Please give the entries below again exactly, omitting every picture.

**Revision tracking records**
*** Begin section ***

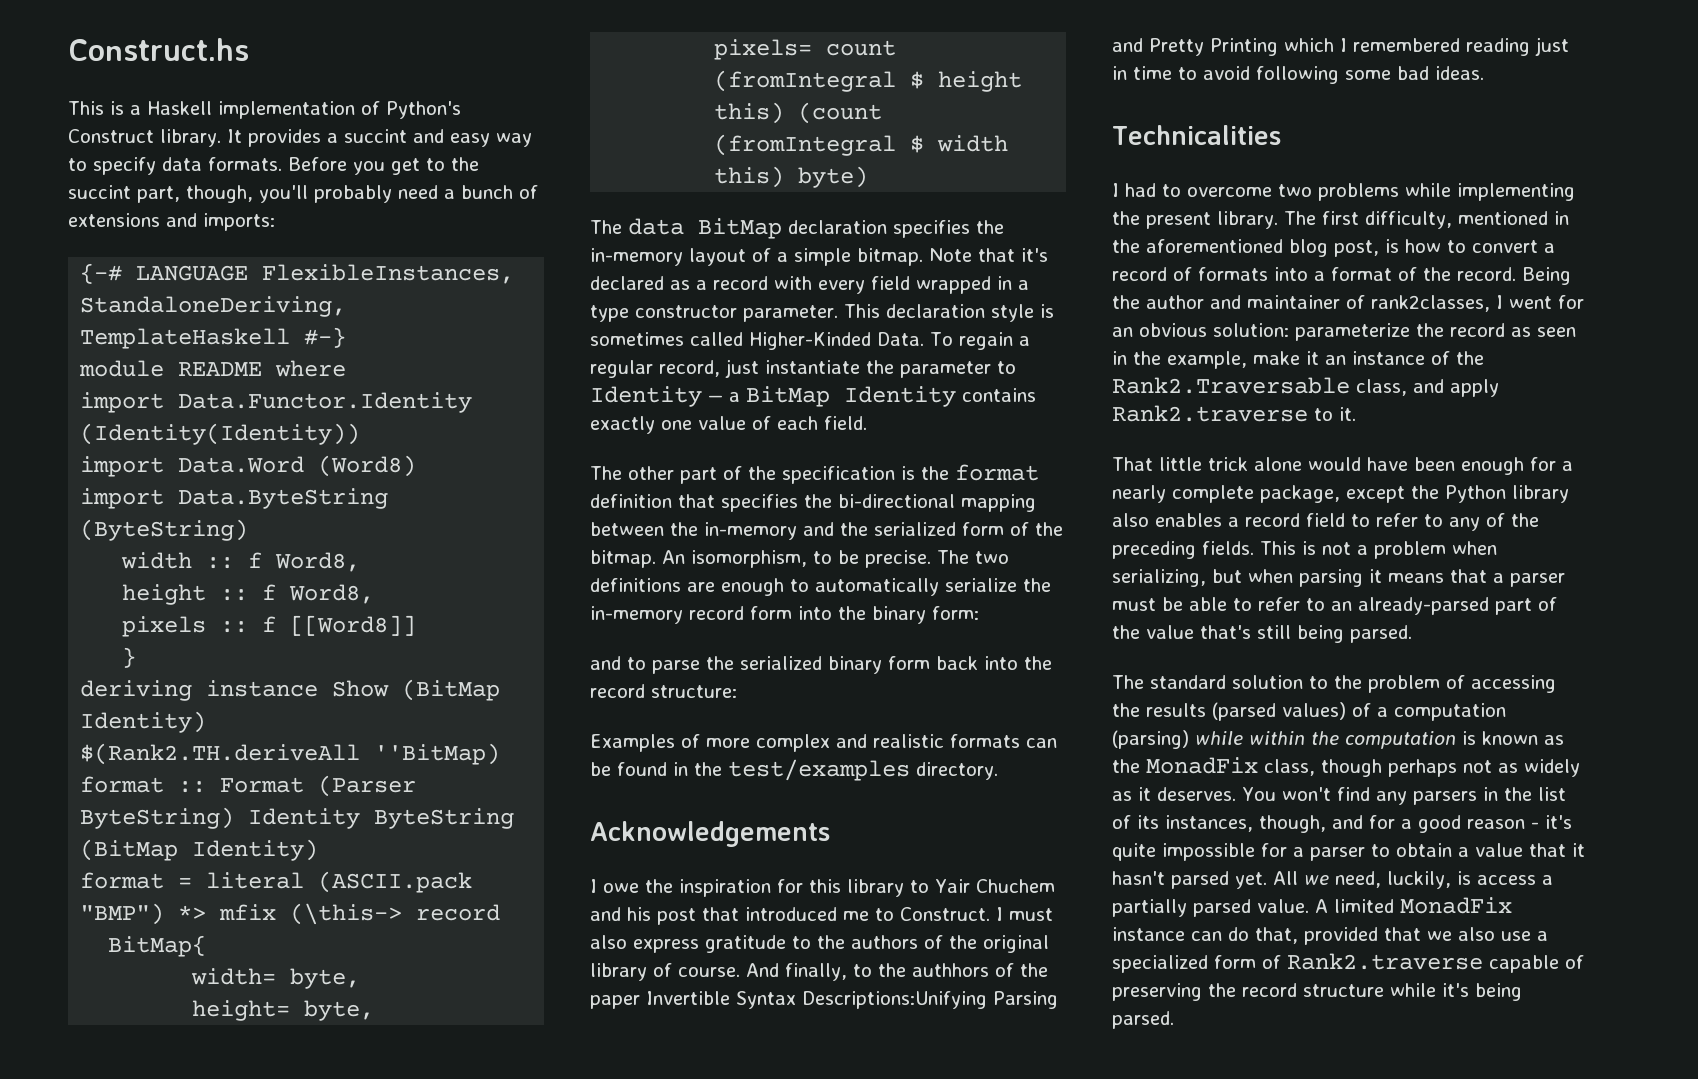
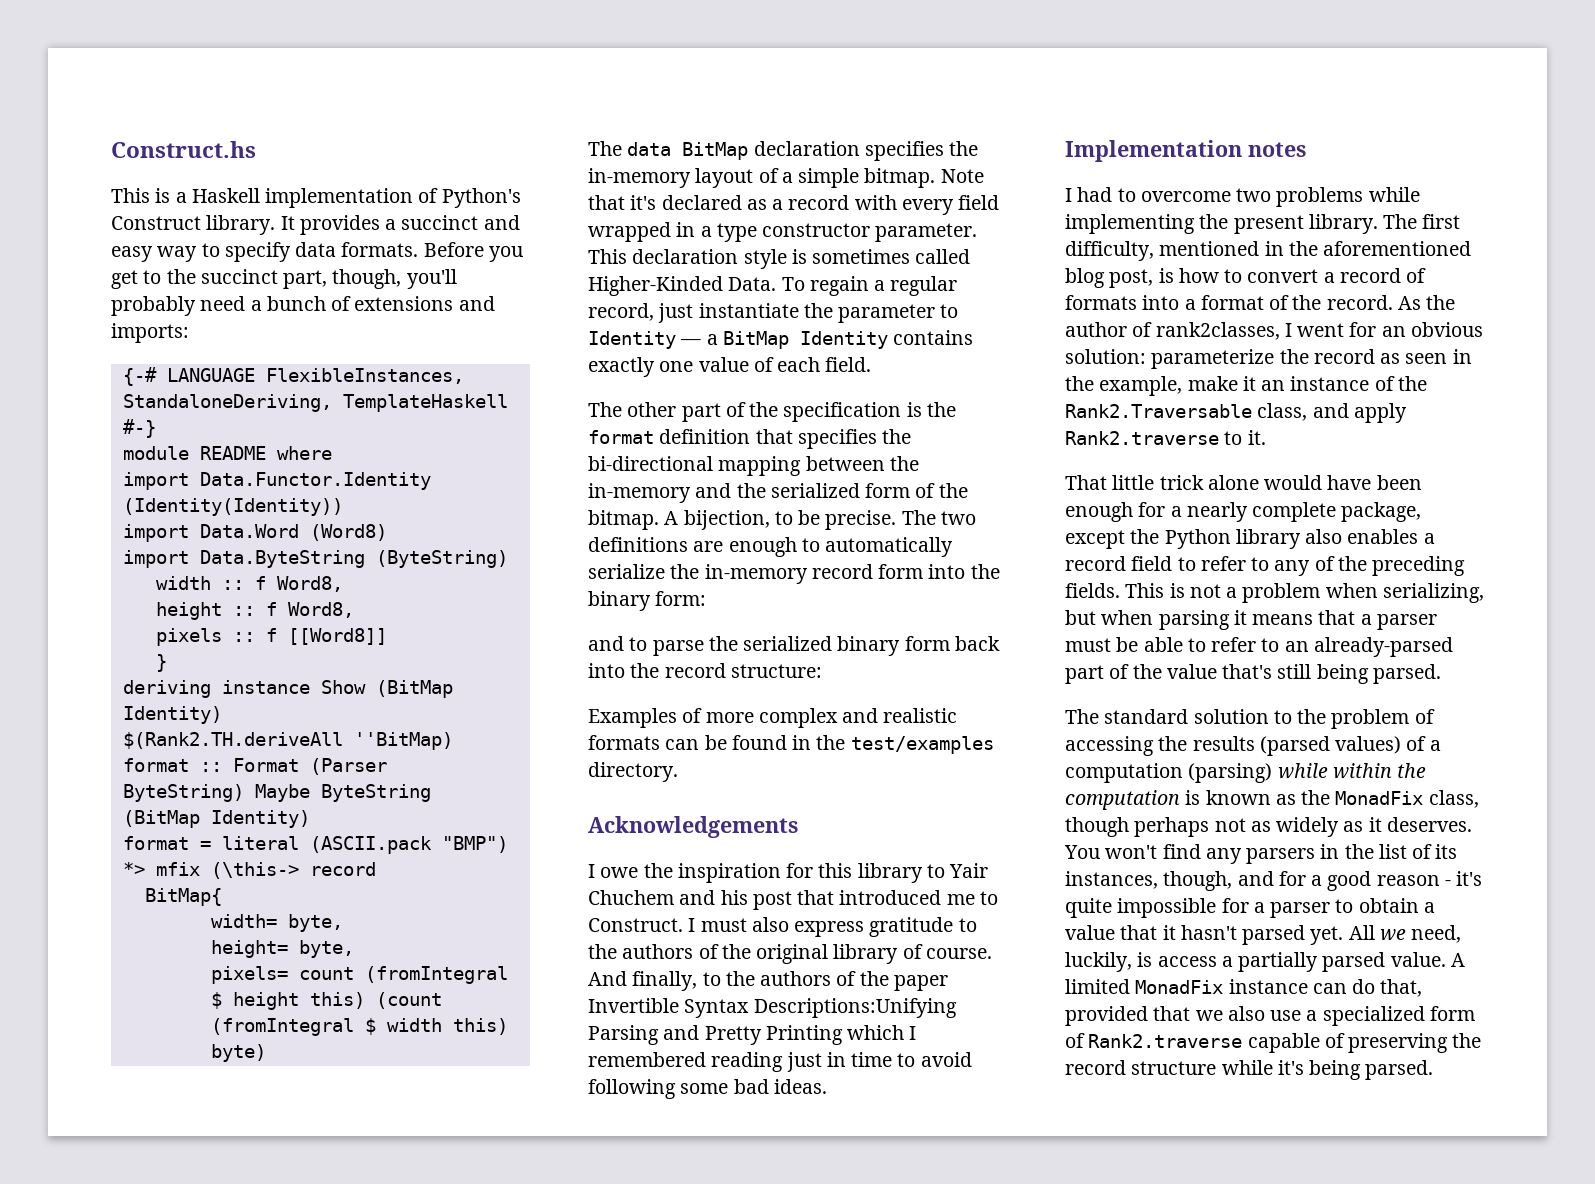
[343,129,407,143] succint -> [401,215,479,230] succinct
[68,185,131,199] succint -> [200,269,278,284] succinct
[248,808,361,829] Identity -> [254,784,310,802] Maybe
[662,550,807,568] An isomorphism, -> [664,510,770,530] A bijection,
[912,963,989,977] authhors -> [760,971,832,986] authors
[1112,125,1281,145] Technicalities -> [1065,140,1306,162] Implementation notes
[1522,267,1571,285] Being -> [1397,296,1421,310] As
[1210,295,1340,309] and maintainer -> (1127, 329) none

*** End section ***

**Reply to the exercise**
[343,129,407,143] succint -> [401,215,479,230] succinct
[68,185,131,199] succint -> [200,269,278,284] succinct
[248,808,361,829] Identity -> [254,784,310,802] Maybe
[662,550,807,568] An isomorphism, -> [664,510,770,530] A bijection,
[912,963,989,977] authhors -> [760,971,832,986] authors
[1112,125,1281,145] Technicalities -> [1065,140,1306,162] Implementation notes
[1522,267,1571,285] Being -> [1397,296,1421,310] As
[1210,295,1340,309] and maintainer -> (1127, 329) none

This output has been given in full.